The persecution of the Jewish population began immediately after the German army entered the city. The first manifestations of this were mockery and beatings; Jews had their beards cut in public, were harnessed to carts, and were forced to perform gymnastic exercises. Then, according to Nazi decrees, economic, social, and cultural restrictions were imposed on the Jewish community. Jews over the age of 10 were required to wear an armband with the Star of David on their right forearm. In January 1940, synagogues were closed, and collective prayers in private homes were prohibited. In the same month, Jews were prohibited from visiting public libraries and using the railway, and in February, entrepreneurs were ordered to fire their Jewish workers. Jews were also excluded from the social security system.

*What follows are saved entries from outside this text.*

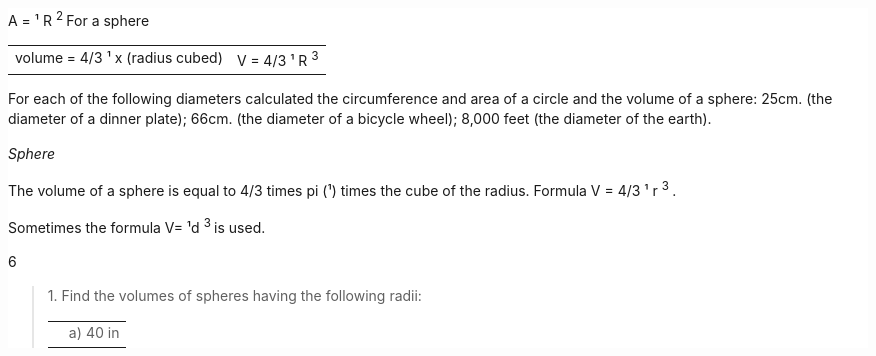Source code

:    </td>
   <td>
   </td>
   <td>
    A = ¹ R
    <sup>
     2
    </sup>
   </td>
  </tr>
 </table>
 For a sphere
<table border="0">
  <tr>
   <td>
    volume = 4/3 ¹ x (radius cubed)
   </td>
   <td>
    V = 4/3 ¹ R
    <sup>
     3
    </sup>
   </td>
  </tr>
 </table>
 For each of the following diameters calculated the circumference and area of a circle and the volume of a sphere: 25cm. (the diameter of a dinner plate); 66cm. (the diameter of a bicycle wheel); 8,000 feet (the diameter of the earth).
<p>
  <i>
   Sphere
  </i>
 </p>
 <p>
  The volume of a sphere is equal to 4/3 times pi (¹) times the cube of the radius. Formula V = 4/3 ¹ r
  <sup>
   3
  </sup>
  .
 </p>
 <p>
  Sometimes the formula V= ¹d
  <sup>
   3
  </sup>
  is used.
 </p>
 <p>
  <span class="indent">
  </span>
  6
 </p>
<blockquote>
  <dl>
   <dt>
    1. Find the volumes of spheres having the following radii:
    <table border="0">
     <tr>
      <td>
      </td>
      <td>
       a) 40 in
      </td>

On October 4, 1939, the Nazi authorities established the Jewish Council (Judenrat) in Warsaw. The first chairman of the Council, which consisted of 24 councilors, was Adam Czerniakow. And already in January 1940, in the “Warsaw District” (as part of the General Government), a Resettlement Department (Umsiedlung) was established, headed by SA Standartenführer Waldemar Schön. This department coordinated activities related to the creation of a ghetto. It was decided to create a closed area in the northwestern part of the city center, which since the 19th century had been predominantly inhabited by Jews. The process of isolating this part of Warsaw due to the threat of an alleged epidemic began in the winter of 1939–1940, when signs in Polish and German were placed on the border streets of the district, warning against the presence of Jews in these settlements due to the risk of contracting typhus. In the spring of 1940, the Nazis decided to build walls around the “epidemic zone”, inhabited mainly by Jews, which were to serve as protection for the inhabitants of the rest of the city.

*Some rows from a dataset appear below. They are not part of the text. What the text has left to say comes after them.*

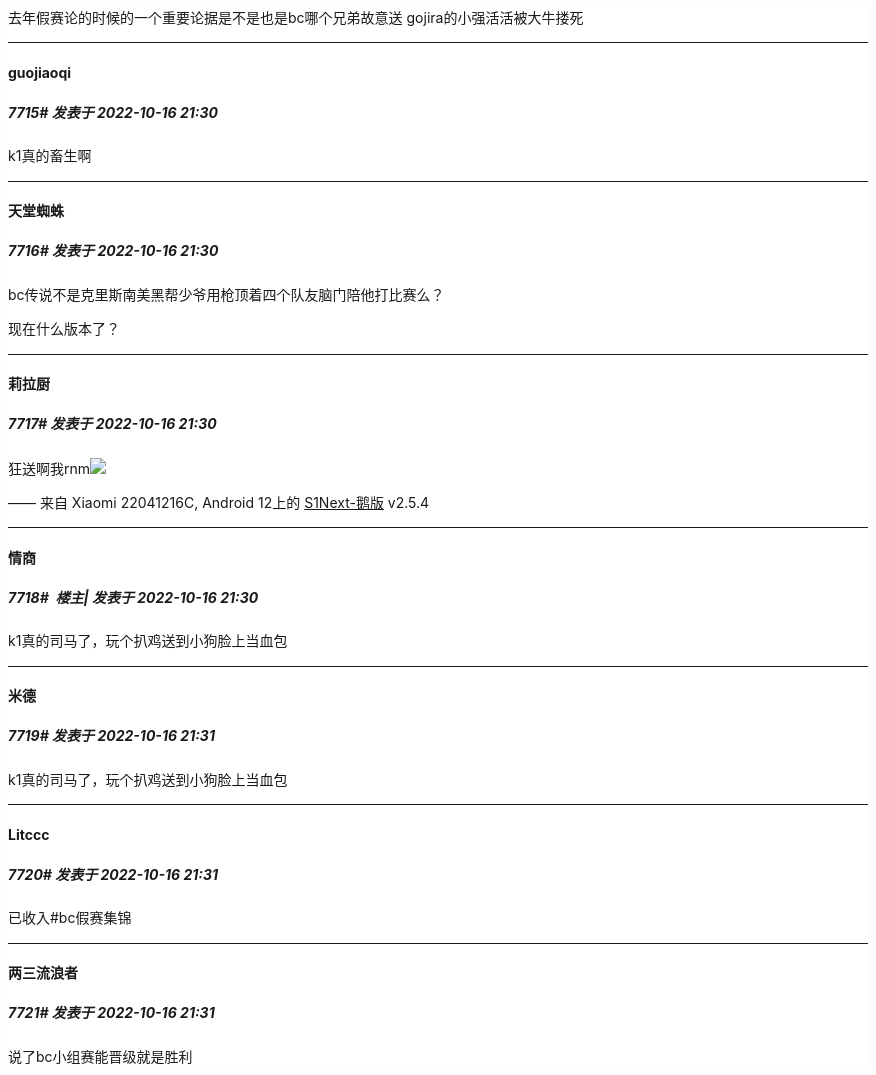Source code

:去年假赛论的时候的一个重要论据是不是也是bc哪个兄弟故意送</blockquote>
gojira的小强活活被大牛搂死

*****

####  guojiaoqi  
##### 7715#       发表于 2022-10-16 21:30

k1真的畜生啊

*****

####  天堂蜘蛛  
##### 7716#       发表于 2022-10-16 21:30

bc传说不是克里斯南美黑帮少爷用枪顶着四个队友脑门陪他打比赛么？

现在什么版本了？

*****

####  莉拉厨  
##### 7717#       发表于 2022-10-16 21:30

狂送啊我rnm<img src="https://static.saraba1st.com/image/smiley/face2017/012.png" referrerpolicy="no-referrer">

—— 来自 Xiaomi 22041216C, Android 12上的 [S1Next-鹅版](https://github.com/ykrank/S1-Next/releases) v2.5.4

*****

####  情商  
##### 7718#         楼主| 发表于 2022-10-16 21:30

k1真的司马了，玩个扒鸡送到小狗脸上当血包

*****

####  米德  
##### 7719#       发表于 2022-10-16 21:31

k1真的司马了，玩个扒鸡送到小狗脸上当血包

*****

####  Litccc  
##### 7720#       发表于 2022-10-16 21:31

已收入#bc假赛集锦 

*****

####  两三流浪者  
##### 7721#       发表于 2022-10-16 21:31

说了bc小组赛能晋级就是胜利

On October 2, 1940, the German authorities issued a decree requiring all Jewish residents of Warsaw to relocate to a specially designated area. In November 1940, the occupation administration physically fenced off the area with a wall over 3 m high, topped with barbed wire, and established strict security to prevent any contact with the rest of the city. The population of the ghetto, to which Jews from neighboring cities were forcibly relocated, was over 400,000. The German authorities forced the ghetto residents to live in an area of ​​3.4 km2, with an average of 7.2 people per room.

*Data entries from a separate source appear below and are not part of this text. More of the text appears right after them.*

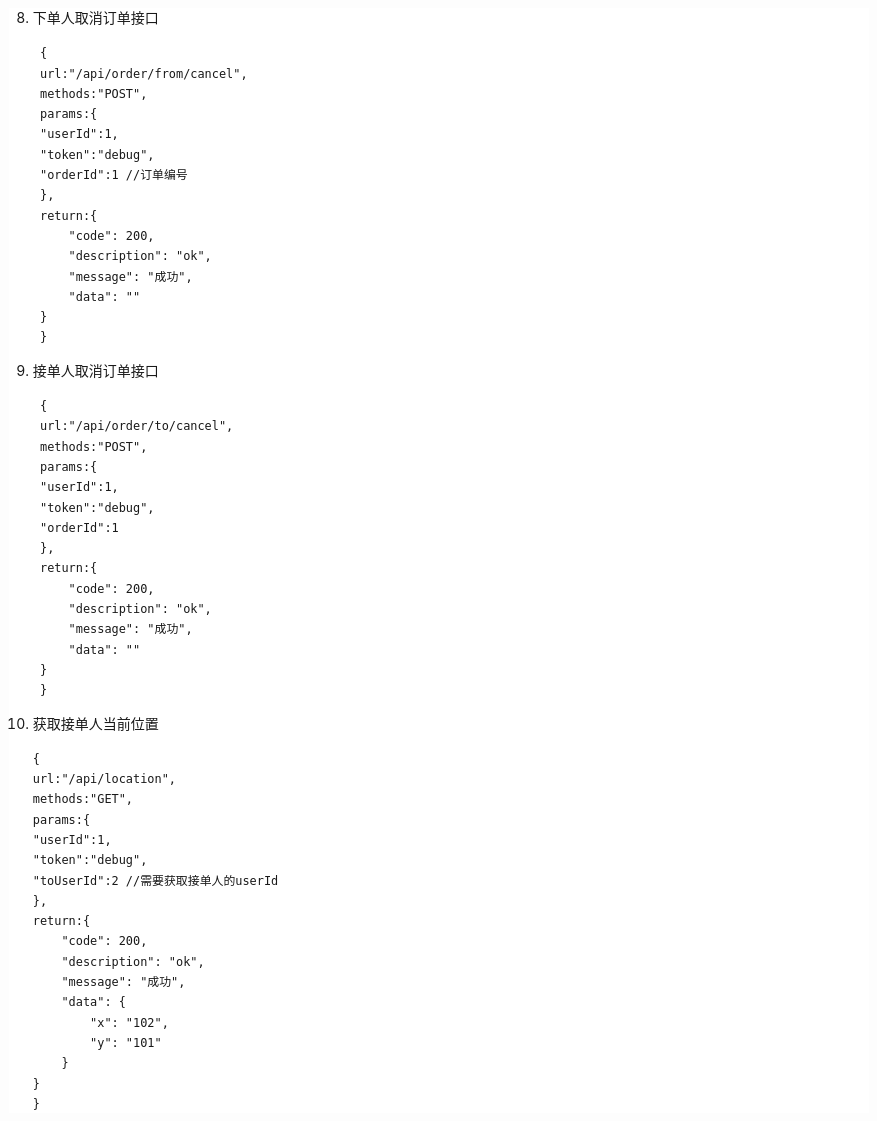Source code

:
8. 下单人取消订单接口

		{
		url:"/api/order/from/cancel",
	    methods:"POST",
	    params:{
		"userId":1,
		"token":"debug",
		"orderId":1 //订单编号
		},
		return:{
		    "code": 200,
		    "description": "ok",
		    "message": "成功",
		    "data": ""
		}
		}

8. 接单人取消订单接口

		{
		url:"/api/order/to/cancel",
	    methods:"POST",
	    params:{
		"userId":1,
		"token":"debug",
		"orderId":1
		},
		return:{
		    "code": 200,
		    "description": "ok",
		    "message": "成功",
		    "data": ""
		}
		}

10. 获取接单人当前位置

		{
		url:"/api/location",
		methods:"GET",
		params:{
		"userId":1,
		"token":"debug",
		"toUserId":2 //需要获取接单人的userId
		},
		return:{
		    "code": 200,
		    "description": "ok",
		    "message": "成功",
		    "data": {
		        "x": "102",
		        "y": "101"
		    }
		}
		}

The food rations that the occupiers issued to the ghetto were insufficient to sustain life. In the second half of 1941, the food ration for Jews was only 184 kilocalories. Most of the inhabitants suffered from malnutrition. From 1940 to mid-1942, 83,000 people died of hunger and disease. The widespread smuggling of food and medicine into the ghetto supplemented the meager official rations and somewhat restrained the increase in mortality.

Some of the inhabitants were employed in German production. For example, about 18 thousand Jews worked at the sewing enterprises of Walter Tebbens. The working day lasted 12 hours without days off or holidays. Of the 110 thousand workers in the ghetto, only 27 thousand had permanent jobs.

As a result of a large-scale transfer operation that lasted from July 22 to September 21, 1942, about 75% of the ghetto's inhabitants were deported and killed in the Treblinka death camp. Less than a year later, on April 19, 1943, the Nazis began the final liquidation of the "Jewish Residential District of Warsaw" (this is what the Warsaw Ghetto was called in official German documents). Then the uprising began, which lasted four weeks. During the uprising in the Warsaw Ghetto, 13,000 Jews died because of fighting, executions and fires, and another 7,000 were sent to Treblinka. About 36,000 Jews were taken to other concentration camps, to Auschwitz and Majdanek. Soon, the Germans carried out mass executions of Warsaw residents - Polish political prisoners and members of the Jewish community – in the ghetto.

The total number of victims of the Warsaw Ghetto was approximately 400,000 people, of whom about 92,000 died in Warsaw, mainly from hunger and disease, and about 300,000 in the Treblinka death camp and during two relocation campaigns.